Kumpulan Soal:
1. Tuliskan semua rencana penggunaan dana yang disebutkan FAST dalam artikel tentang KFC.
2. Salin tanpa perubahan bagian artikel tentang KFC mulai dari "Gurih yang Menghilang: Ketika" sampai dengan "Namun zaman berubah.".

Teks Bacaan:
┌────────
Beranda
bisnis
Pengusaha Batubara Hadir Saat KFC Semakin Menurun
Redaksi
Juli 08, 2025

Pengusaha Batubara Hadir Saat KFC Semakin Menurun

Ketika Ayam Goreng Tidak Lagi Hanya Gurih

Pada 3 Juli 2025, layar perangkat saya menampilkan berita yang mengejutkan: PT Fast Food Indonesia (FAST), pemegang waralaba KFC di Indonesia, menjual 15% saham PT Jagonya Ayam Indonesia kepada Liana Saputri, putri pengusaha batu bara asal Kalimantan Selatan---Haji Isam---dengan nilai transaksi Rp54,44 miliar.

Saya terdiam beberapa saat. Di tengah menurunnya kinerja KFC Indonesia, apakah kehadiran keluarga Haji Isam akan menjadi angin segar yang menyelamatkan kapal yang sedang tenggelam? Atau ini hanya sekadar langkah bisnis agar tetap bertahan di tengah badai citra?

Mari kita telusuri bukan hanya angka, tetapi juga perasaan. Bukan sekadar strategi, tapi nurani.

Gurih yang Menghilang: Ketika Rasa Tidak Lagi Cukup

Dulu, KFC bukan sekadar ayam goreng—ia adalah ikon gaya hidup kelas menengah. Tempat ulang tahun anak-anak dimeriahkan dengan balon dan topi kertas. Tempat para remaja berkencan tanpa canggung. Tempat keluarga melepas rindu dengan seember ayam renyah dan saus tomat sachet.

Namun zaman berubah.

Dalam setahun terakhir, laporan keuangan FAST menunjukkan kerugian, harga sahamnya turun lebih dari 60% dari titik tertinggi, dan loyalitas konsumen mulai goyah.

Dan penyebabnya bukan karena ayamnya sudah tidak lezat lagi.

Tapi karena hati mulai berbicara lebih keras daripada perut.

Geopolitik, boikot simbolis, hingga kesadaran akan nilai-nilai kemanusiaan membuat orang lebih selektif:

Apa yang saya makan... sesuaikah dengan apa yang saya percayai?

Kedatangan Haji Isam: Harapan Baru atau Hanya Strategi?

Kabar masuknya Liana Saputri melalui PT Shankara Fortuna Nusantara ke Jagonya Ayam Indonesia menjadi babak baru. FAST menyebut dana ini akan digunakan untuk:

Membangun peternakan ayam terintegrasi di Banyuwangi, Memperkuat rantai pasok --- yang selama ini bergantung pada vendor luar, Menurunkan biaya bahan baku hingga 35%, Menguatkan JAI sebagai mesin pertumbuhan baru di luar KFC.

Ini bukan hanya transaksi saham.

Ini adalah tanda bahwa mereka bersiap menyelamatkan bukan hanya bisnis, tetapi juga marwah merek yang selama ini terancam goyah.
└────────
Baris dataset
┌────────
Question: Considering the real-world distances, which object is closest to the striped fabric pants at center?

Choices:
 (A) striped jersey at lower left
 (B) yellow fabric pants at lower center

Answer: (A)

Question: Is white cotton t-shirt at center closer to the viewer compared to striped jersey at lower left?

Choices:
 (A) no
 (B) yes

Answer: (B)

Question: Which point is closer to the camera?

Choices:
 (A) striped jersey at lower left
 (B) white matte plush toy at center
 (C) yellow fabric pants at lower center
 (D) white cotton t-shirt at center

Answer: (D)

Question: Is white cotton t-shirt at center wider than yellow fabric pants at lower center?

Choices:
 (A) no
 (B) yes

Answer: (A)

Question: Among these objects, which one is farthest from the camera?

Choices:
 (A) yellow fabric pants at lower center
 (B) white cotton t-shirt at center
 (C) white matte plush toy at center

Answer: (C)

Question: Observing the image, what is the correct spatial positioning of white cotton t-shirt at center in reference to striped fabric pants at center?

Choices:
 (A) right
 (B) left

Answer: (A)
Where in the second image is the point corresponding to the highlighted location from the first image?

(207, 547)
└────────
┌────────
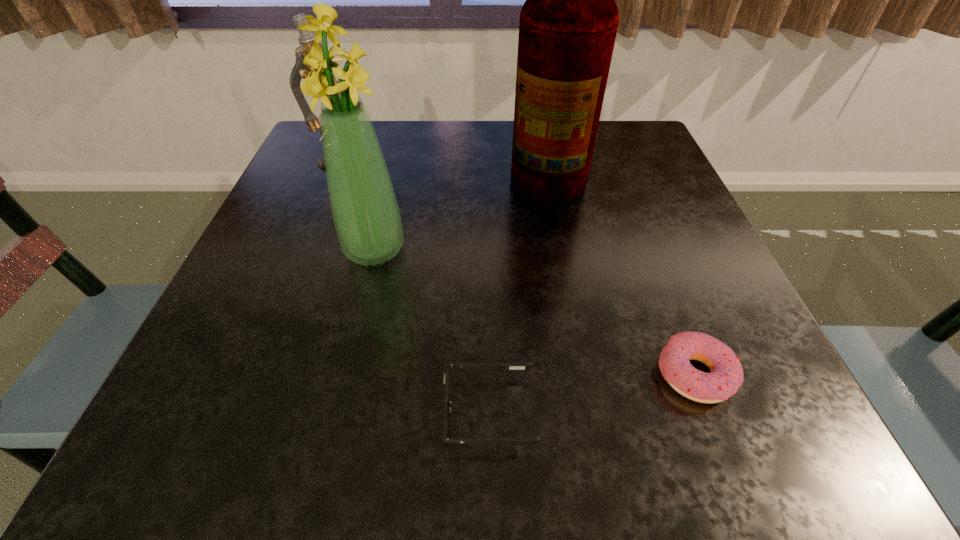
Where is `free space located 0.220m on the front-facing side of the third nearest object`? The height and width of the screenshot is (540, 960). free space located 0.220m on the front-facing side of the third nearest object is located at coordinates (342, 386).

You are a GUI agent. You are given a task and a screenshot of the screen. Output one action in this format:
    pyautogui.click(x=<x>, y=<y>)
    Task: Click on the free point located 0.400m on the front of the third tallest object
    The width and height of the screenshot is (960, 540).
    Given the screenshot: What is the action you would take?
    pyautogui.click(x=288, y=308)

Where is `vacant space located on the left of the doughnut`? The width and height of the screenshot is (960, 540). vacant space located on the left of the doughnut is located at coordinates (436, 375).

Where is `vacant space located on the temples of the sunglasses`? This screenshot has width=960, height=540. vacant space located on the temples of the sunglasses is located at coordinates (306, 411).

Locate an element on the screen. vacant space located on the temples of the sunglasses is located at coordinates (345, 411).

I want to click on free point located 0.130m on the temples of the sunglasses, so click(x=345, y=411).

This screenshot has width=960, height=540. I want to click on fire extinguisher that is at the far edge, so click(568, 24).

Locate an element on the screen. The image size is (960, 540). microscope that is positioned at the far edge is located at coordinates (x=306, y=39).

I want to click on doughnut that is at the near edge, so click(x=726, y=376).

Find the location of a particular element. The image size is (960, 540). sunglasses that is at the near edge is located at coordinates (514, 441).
└────────
┌────────
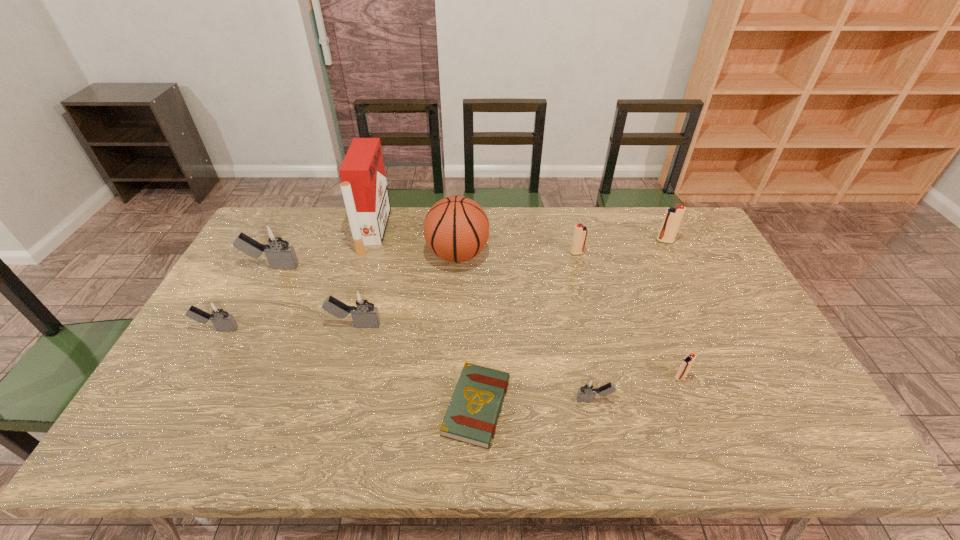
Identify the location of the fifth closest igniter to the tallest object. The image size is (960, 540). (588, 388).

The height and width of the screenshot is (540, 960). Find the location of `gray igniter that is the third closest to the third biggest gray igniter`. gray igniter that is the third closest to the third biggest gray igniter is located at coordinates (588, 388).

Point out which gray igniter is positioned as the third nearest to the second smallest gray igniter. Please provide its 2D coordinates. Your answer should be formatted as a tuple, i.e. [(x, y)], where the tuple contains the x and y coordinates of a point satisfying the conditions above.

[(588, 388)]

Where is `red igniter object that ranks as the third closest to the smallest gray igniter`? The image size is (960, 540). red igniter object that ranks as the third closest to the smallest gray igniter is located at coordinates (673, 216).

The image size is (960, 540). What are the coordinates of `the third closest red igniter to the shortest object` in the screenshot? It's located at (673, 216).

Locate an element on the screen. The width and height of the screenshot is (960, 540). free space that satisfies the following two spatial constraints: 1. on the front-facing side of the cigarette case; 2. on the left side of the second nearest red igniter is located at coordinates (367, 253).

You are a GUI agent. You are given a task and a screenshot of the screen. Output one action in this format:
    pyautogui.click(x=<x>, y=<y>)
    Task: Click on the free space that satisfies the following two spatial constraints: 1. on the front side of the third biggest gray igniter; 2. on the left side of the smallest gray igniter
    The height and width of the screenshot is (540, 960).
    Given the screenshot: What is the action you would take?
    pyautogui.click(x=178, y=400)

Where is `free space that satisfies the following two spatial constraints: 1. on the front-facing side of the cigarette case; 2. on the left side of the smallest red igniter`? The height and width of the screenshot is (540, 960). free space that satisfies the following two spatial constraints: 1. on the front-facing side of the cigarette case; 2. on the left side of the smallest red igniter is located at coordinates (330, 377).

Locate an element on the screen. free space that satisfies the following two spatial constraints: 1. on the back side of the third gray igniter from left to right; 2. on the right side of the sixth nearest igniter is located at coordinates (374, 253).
└────────
Daftar Jawaban:
1.
- Membangun peternakan ayam terintegrasi di Banyuwangi
- Memperkuat rantai pasok yang selama ini bergantung pada vendor luar
- Menurunkan biaya bahan baku hingga 35%
- Menguatkan JAI sebagai mesin pertumbuhan baru di luar KFC

2.
Gurih yang Menghilang: Ketika Rasa Tidak Lagi Cukup

Dulu, KFC bukan sekadar ayam goreng—ia adalah ikon gaya hidup kelas menengah. Tempat ulang tahun anak-anak dimeriahkan dengan balon dan topi kertas. Tempat para remaja berkencan tanpa canggung. Tempat keluarga melepas rindu dengan seember ayam renyah dan saus tomat sachet.

Namun zaman berubah.